PROVIDED DATA ▸
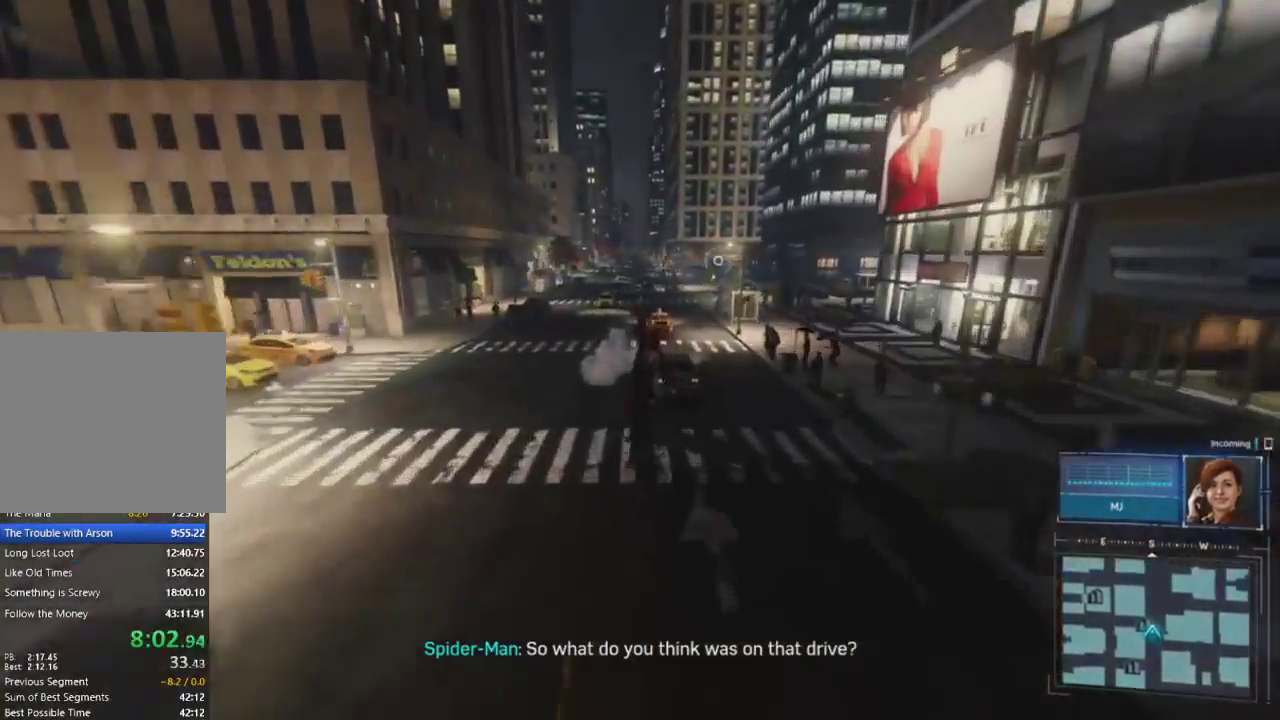
{"buttons": [], "left_stick": "up", "right_stick": "down", "events": [[83, "CROSS", "down"], [233, "CROSS", "up"], [300, "R2", "up"], [450, "right_stick", "down"]]}
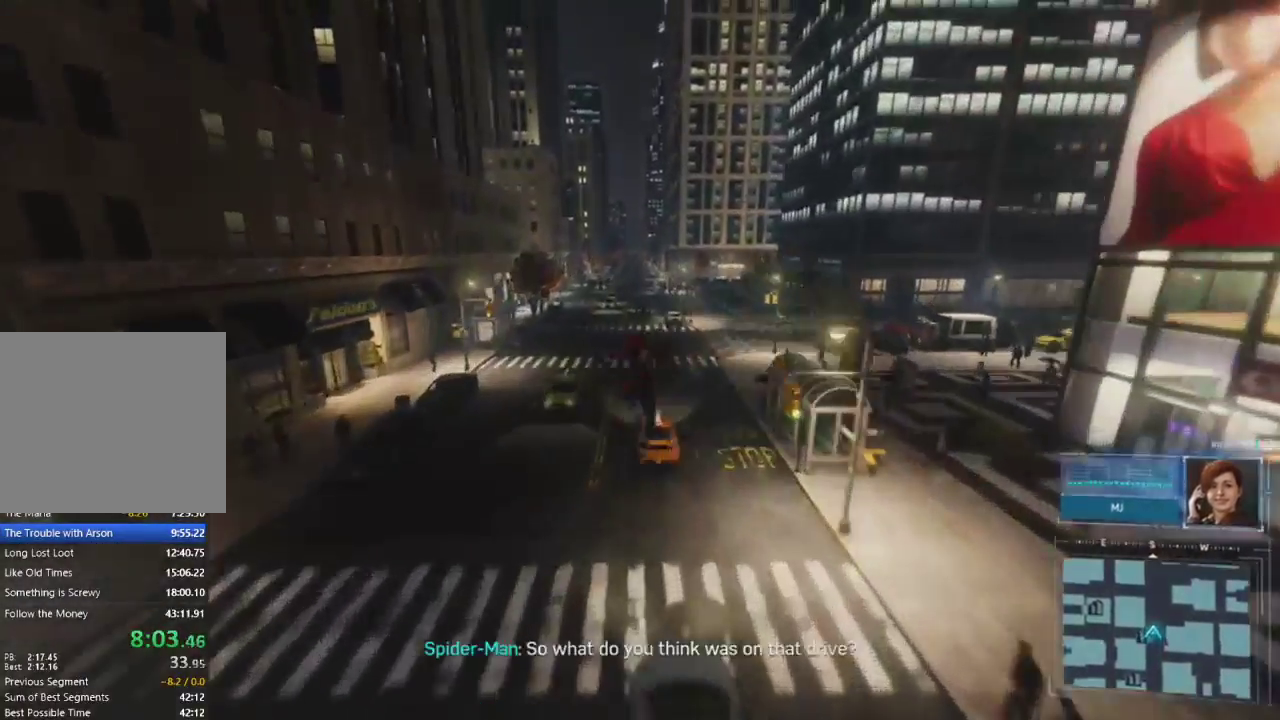
{"buttons": ["R2"], "left_stick": "up", "right_stick": "left", "events": [[33, "R2", "down"], [333, "right_stick", "left"]]}
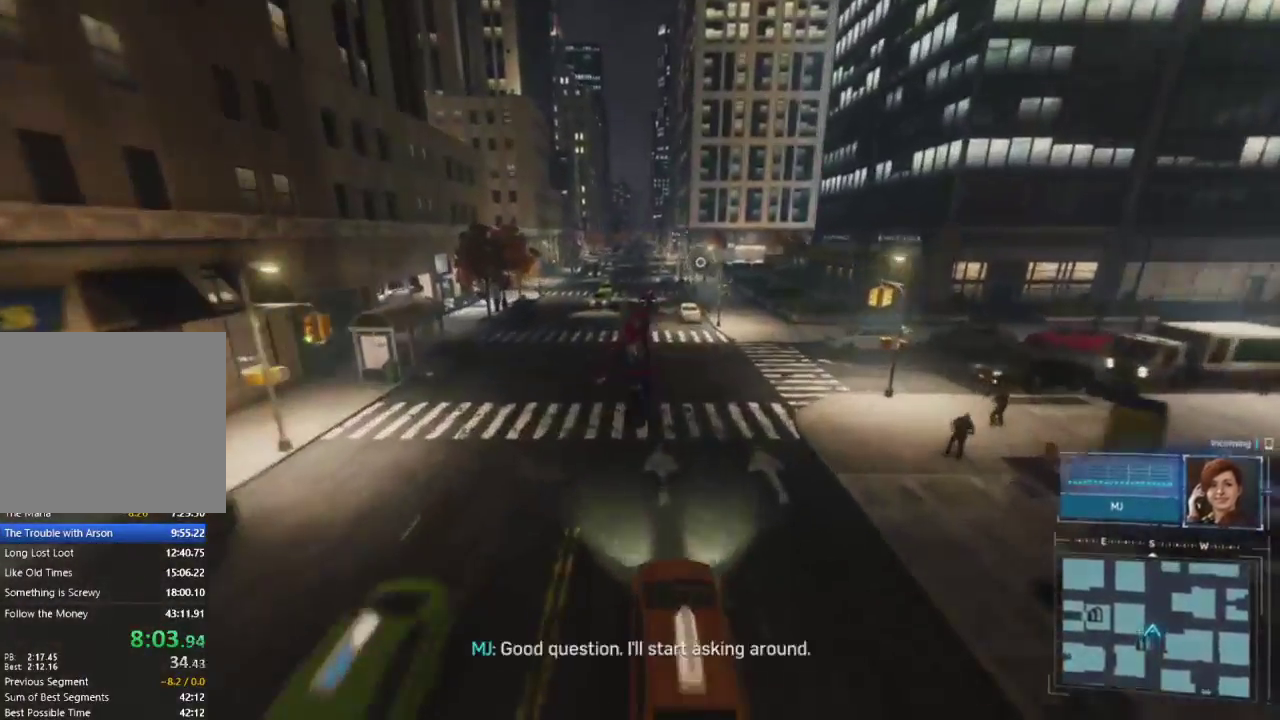
{"buttons": [], "left_stick": "up", "right_stick": "center", "events": [[17, "right_stick", "center"], [217, "CROSS", "down"], [350, "CROSS", "up"], [450, "R2", "up"]]}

EXERCISE AIM ▸ Word for word, restate each line above, minus its pictures.

RESULT BELOW ▸
{"buttons": [], "left_stick": "up", "right_stick": "down", "events": [[83, "CROSS", "down"], [233, "CROSS", "up"], [300, "R2", "up"], [450, "right_stick", "down"]]}
{"buttons": ["R2"], "left_stick": "up", "right_stick": "left", "events": [[33, "R2", "down"], [333, "right_stick", "left"]]}
{"buttons": [], "left_stick": "up", "right_stick": "center", "events": [[17, "right_stick", "center"], [217, "CROSS", "down"], [350, "CROSS", "up"], [450, "R2", "up"]]}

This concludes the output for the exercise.